*Task details*
Reproduce every line of the records verbatim, omitting the pictures from your answer.

[Dataset records, excerpted]
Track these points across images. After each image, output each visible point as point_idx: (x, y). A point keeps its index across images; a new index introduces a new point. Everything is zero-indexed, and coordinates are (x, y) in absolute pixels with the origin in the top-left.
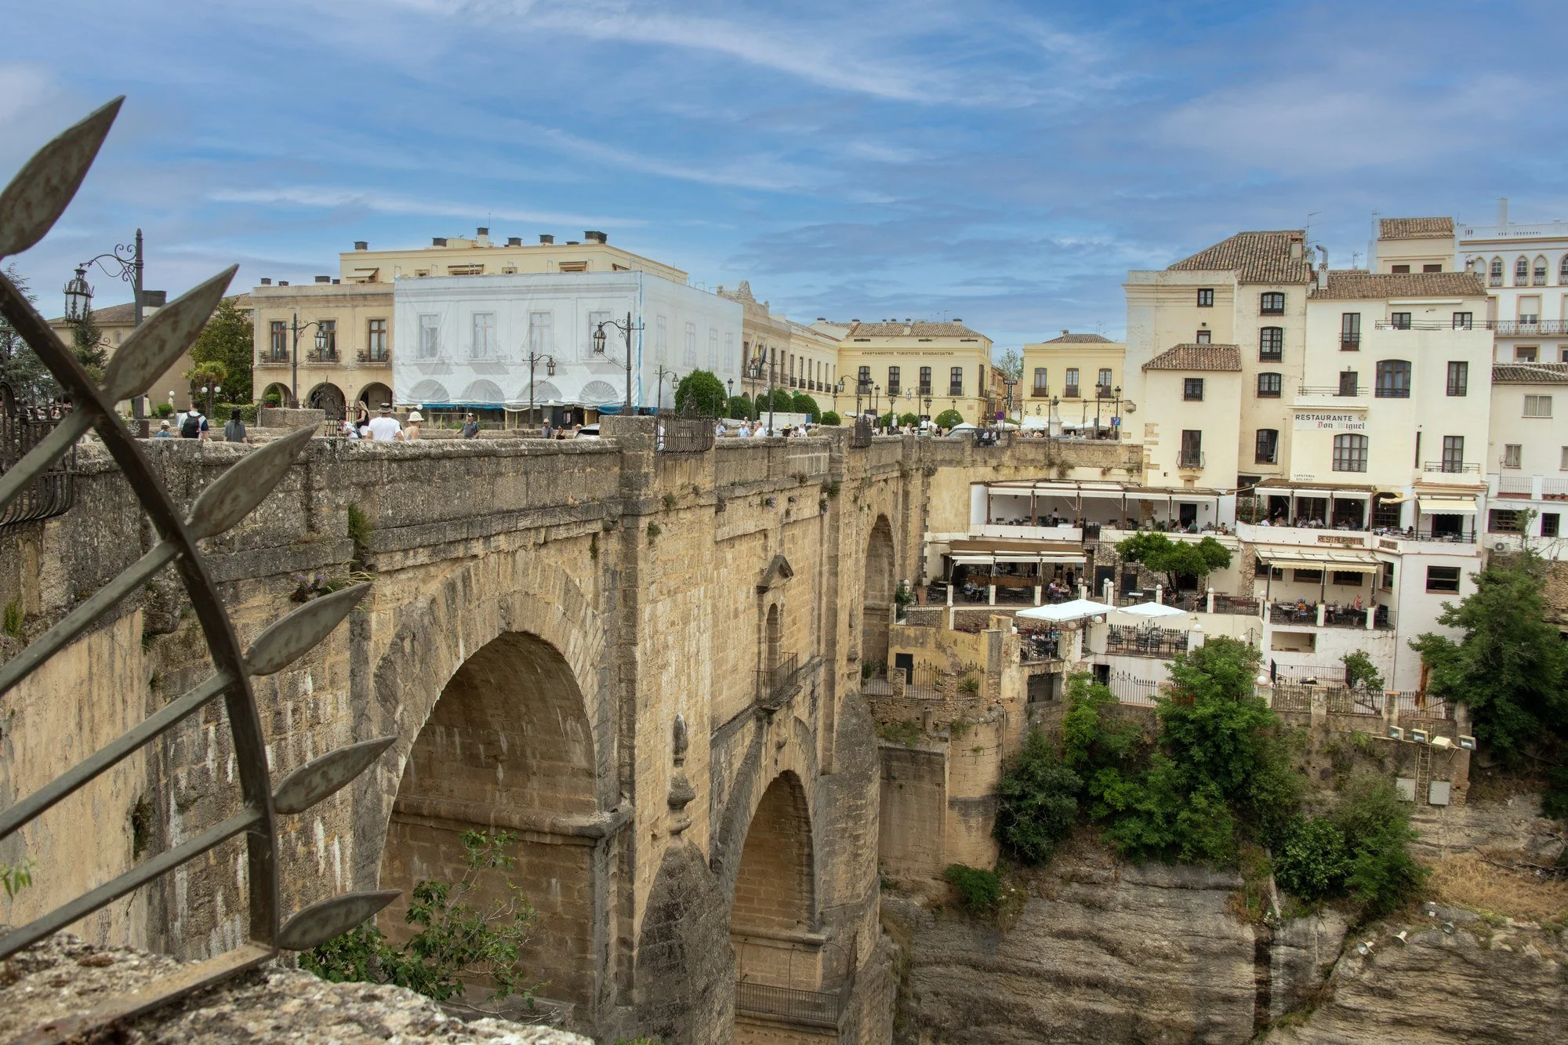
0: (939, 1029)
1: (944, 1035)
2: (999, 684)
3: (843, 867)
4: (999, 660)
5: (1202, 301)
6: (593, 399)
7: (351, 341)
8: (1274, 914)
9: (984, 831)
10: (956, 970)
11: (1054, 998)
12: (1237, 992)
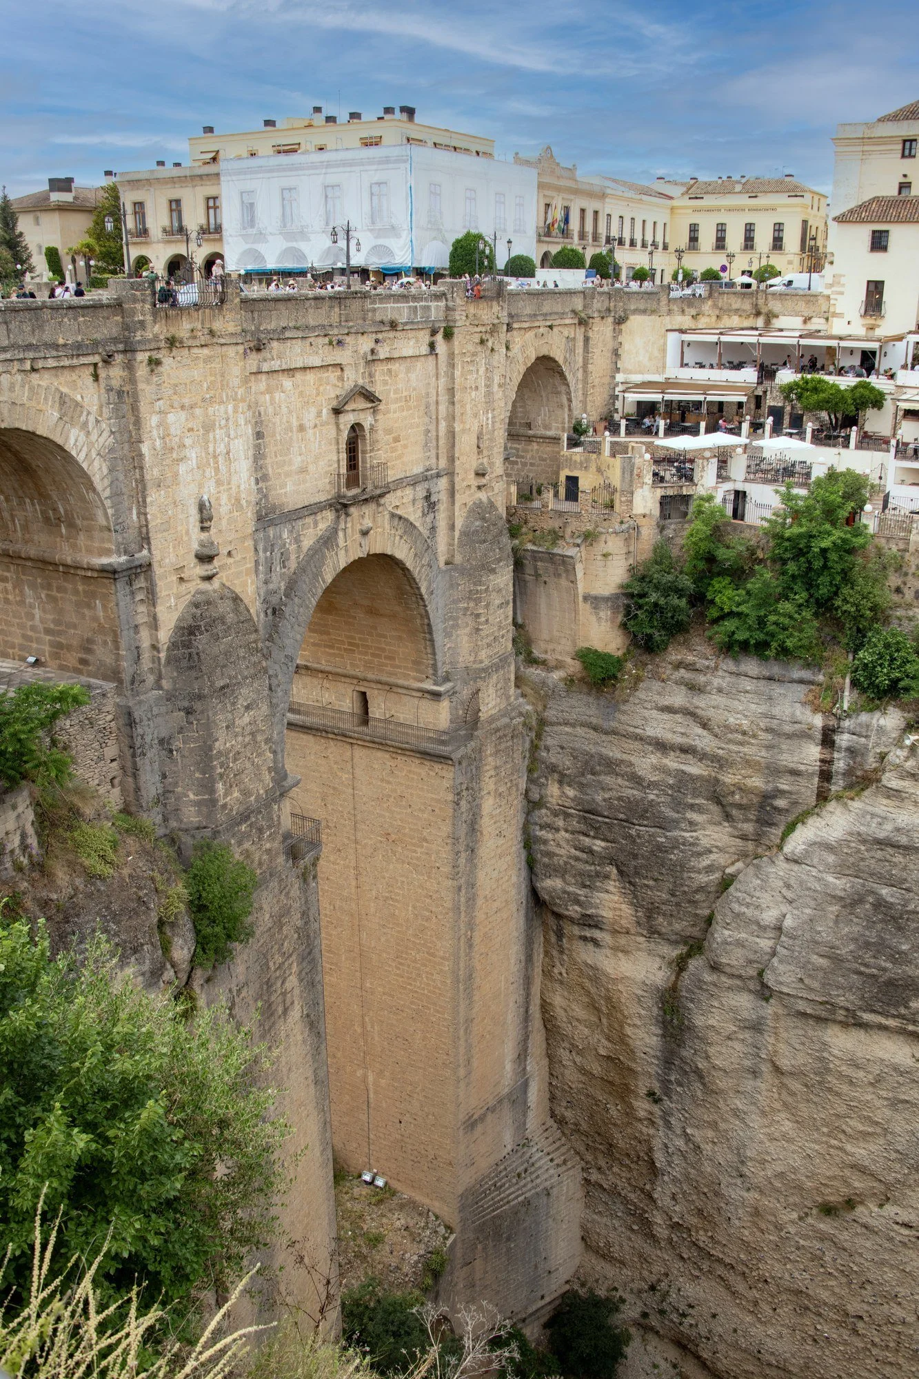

*Written answer*
Track these points across images. After each image, output each visible point as point_idx: (x, y). A point keeps its index across images; a new index introduces a new point. Everything is zero-indexed, and coordinates are (x, y) in absolute pixels with the origin in the top-left.
0: (939, 1029)
1: (944, 1035)
2: (999, 684)
3: (843, 867)
4: (999, 660)
5: (1202, 301)
6: (593, 399)
7: (351, 341)
8: (1274, 914)
9: (984, 831)
10: (956, 970)
11: (1054, 998)
12: (1237, 992)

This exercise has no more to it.